There was that time we had a long distance break up and I went off with that other actress for two months, but as soon as I came back (to "get my stuff"), we got back together.

That event alone was over ten years ago. We have been together a long time.

The final conversation took about eight hours. All sorts of emotions were dredged up and put shoddily on display. Accusations, denials, buried truths. All of it. A quarter of the things I said were bullshit and she knew it. I was just angry, and sometimes emotion has a bad effect on rational thought.

In the end (discounting the bullshit, which she was smart and cool enough to disregard, even before I said it was wrong of me to make those not-quite-true statements), she understood my reasons for feeling the way I did. In the end, everything worked out as well as could be expected.

Yes, there was break up sex.

There will never be a point in my life when she won't be my best friend. There will never be a time when she won't tell me how stupid I was to leave her. There will never be a time I don't agree with her.

But some things you just have to find out yourself. For real. And a safety net only hurts your best intentions.

I had planned to go back to Missouri soon for another extended visit. I've been averaging almost half my time out there for the last few years. I have a better talent pool out there, odd as that may sound. Most people around here picture hicks, shotguns, and inbreeding when they think of Missouri. I think of unpretentious creative people who know how to use drugs properly and put much less of an emphases on money in their lives.

It's not one of their better traits, but many Missourians also know how to beat the shit out of people who need it.

I'm flying to Minnesota to best man a pal's wedding next weekend. I'll come back here and work at the restaurant until at least Christmas.

(I used best man as a verb.).

After that--and this is the strange part--I'm not sure what I'm going to do next.

There hasn't been a time since Clinton first took office that I haven't known what I was going to do next.
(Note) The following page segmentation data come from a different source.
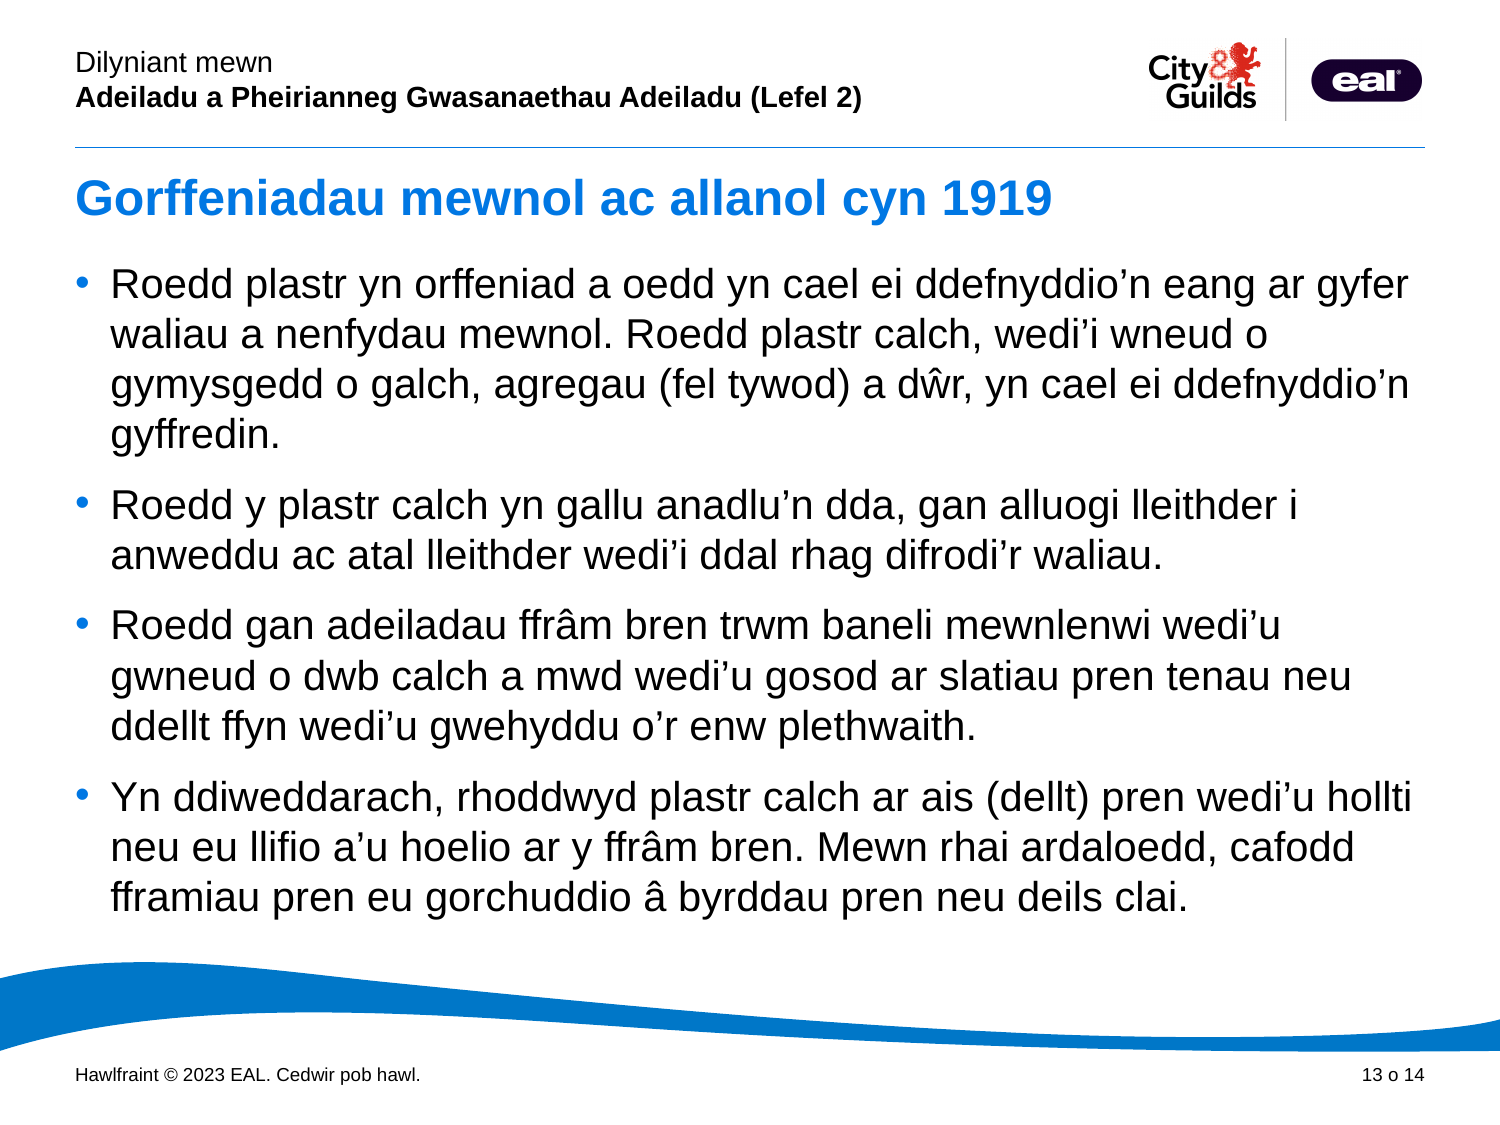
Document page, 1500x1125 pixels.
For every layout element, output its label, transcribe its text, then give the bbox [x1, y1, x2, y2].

picture [1149, 38, 1422, 121]
title Gorffeniadau mewnol ac allanol cyn 1919 [74, 165, 1426, 229]
list Roedd plastr yn orffeniad a oedd yn cael ei ddefnyddio’n eang ar gyfer waliau a nenfydau mewnol. Roedd plastr calch, wedi’i wneud o gymysgedd o galch, agregau (fel tywod) a dŵr, yn cael ei ddefnyddio’n gyffredin. Roedd y plastr calch yn gallu anadlu’n dda, gan alluogi lleithder i anweddu ac atal lleithder wedi’i ddal rhag difrodi’r waliau. Roedd gan adeiladau ffrâm bren trwm baneli mewnlenwi wedi’u gwneud o dwb calch a mwd wedi’u gosod ar slatiau pren tenau neu ddellt ffyn wedi’u gwehyddu o’r enw plethwaith. Yn ddiweddarach, rhoddwyd plastr calch ar ais (dellt) pren wedi’u hollti neu eu llifio a’u hoelio ar y ffrâm bren. Mewn rhai ardaloedd, cafodd fframiau pren eu gorchuddio â byrddau pren neu deils clai. [74, 256, 1426, 954]
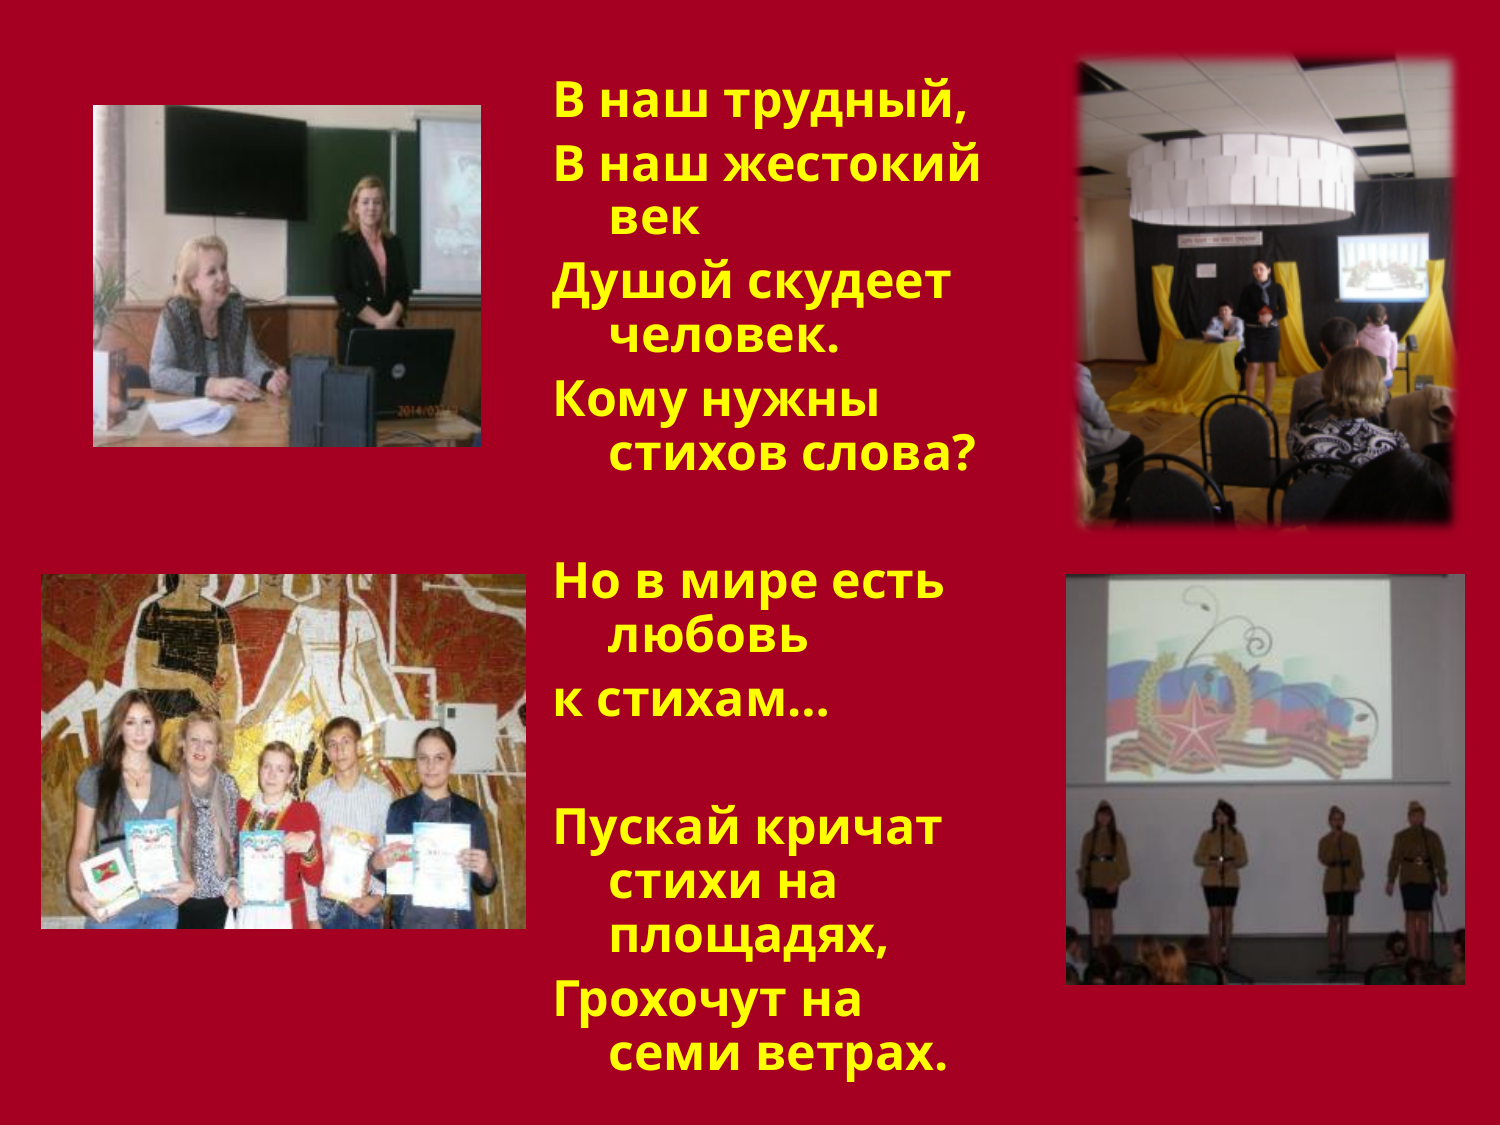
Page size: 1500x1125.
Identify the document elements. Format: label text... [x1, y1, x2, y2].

picture [40, 573, 526, 929]
picture [1066, 573, 1466, 985]
picture [93, 105, 481, 447]
picture [1066, 46, 1466, 538]
list В наш трудный, В наш жестокий век Душой скудеет человек. Кому нужны стихов слова? Но в мире есть любовь к стихам… Пускай кричат стихи на площадях, Грохочут на семи ветрах. [537, 66, 1019, 991]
Maybe not exactly what, but I always had a pretty strong guideline.

You know how weird it feels to say "I'm single" after twelve years of saying "my girlfriend?"

Very.

For the last few days, I've experienced everything from optimism to the point of euphoria to extreme depression, sometimes changing moods in seconds. I have thoughts like, "I'm gonna get my own place and hang out with all the freakoid artists in the world and create so much cool shit!" But then I think "What if the only thing that changes is that I get really, really lonely?"

I keep picturing Bill Murray sneaking out of the army in "Stripes" after his fight with Sgt. Hulka. "I call Anita. She has to pick me up at the train, right? I go back into an apartment. I see if I can get my cab job back..."
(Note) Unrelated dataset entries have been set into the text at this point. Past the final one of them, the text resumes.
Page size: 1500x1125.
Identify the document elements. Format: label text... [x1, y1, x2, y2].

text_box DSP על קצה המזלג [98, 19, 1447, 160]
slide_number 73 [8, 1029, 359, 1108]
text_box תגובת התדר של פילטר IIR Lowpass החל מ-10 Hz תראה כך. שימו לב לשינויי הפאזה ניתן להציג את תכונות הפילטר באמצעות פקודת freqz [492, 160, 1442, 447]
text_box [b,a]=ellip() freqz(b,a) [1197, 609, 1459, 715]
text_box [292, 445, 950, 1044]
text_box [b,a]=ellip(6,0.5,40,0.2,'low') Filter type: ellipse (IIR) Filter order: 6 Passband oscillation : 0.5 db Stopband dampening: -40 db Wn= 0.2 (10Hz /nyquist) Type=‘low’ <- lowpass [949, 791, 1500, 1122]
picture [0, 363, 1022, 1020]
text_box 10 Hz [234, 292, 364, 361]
That could be me, six months from now.

I wouldn't feel any shame in doing so, honestly. I'm going through one of those odd phases where I need to gain a new perspective. Preferably, a few new perspectives. And after I have it (0r them), if life as it was turns out to be better than it is, then I'll certainly appreciate it a lot better.

Sort of a combination of "What doesn't kill it makes it stronger" and "If you love something, set it free..."

I had to start watching "Stripes" again when I realized I didn't know the whole "Bill Murray leaving" quote (Not that anyone has to search for a good reason to watch "Stripes."). In addition to Sean Young and P.J. Soles being really cute, this is a great movie.

"There's something very, very WRONG with us!"

And what's the moral of the story? If you stay true to yourself and keep a positive mental attitude, pretty soon not only will you succeed in whatever you want to accomplish, but most of the people around you will go on to star in a lot of moderately successful eighties comedies.

So I got that goin' for me.

1 Comments:

  • At November 23, 2004 at 3:28 PM, Anonymous Anonymous said…

    It's like going for a ride, with a driver making the decision of the location. Somewhere in the line, I thought it would go downhill, then the route veered, sidesweeped some blockages (issues), go straight, and uphill. Where did the driver take me? What was there for me to see.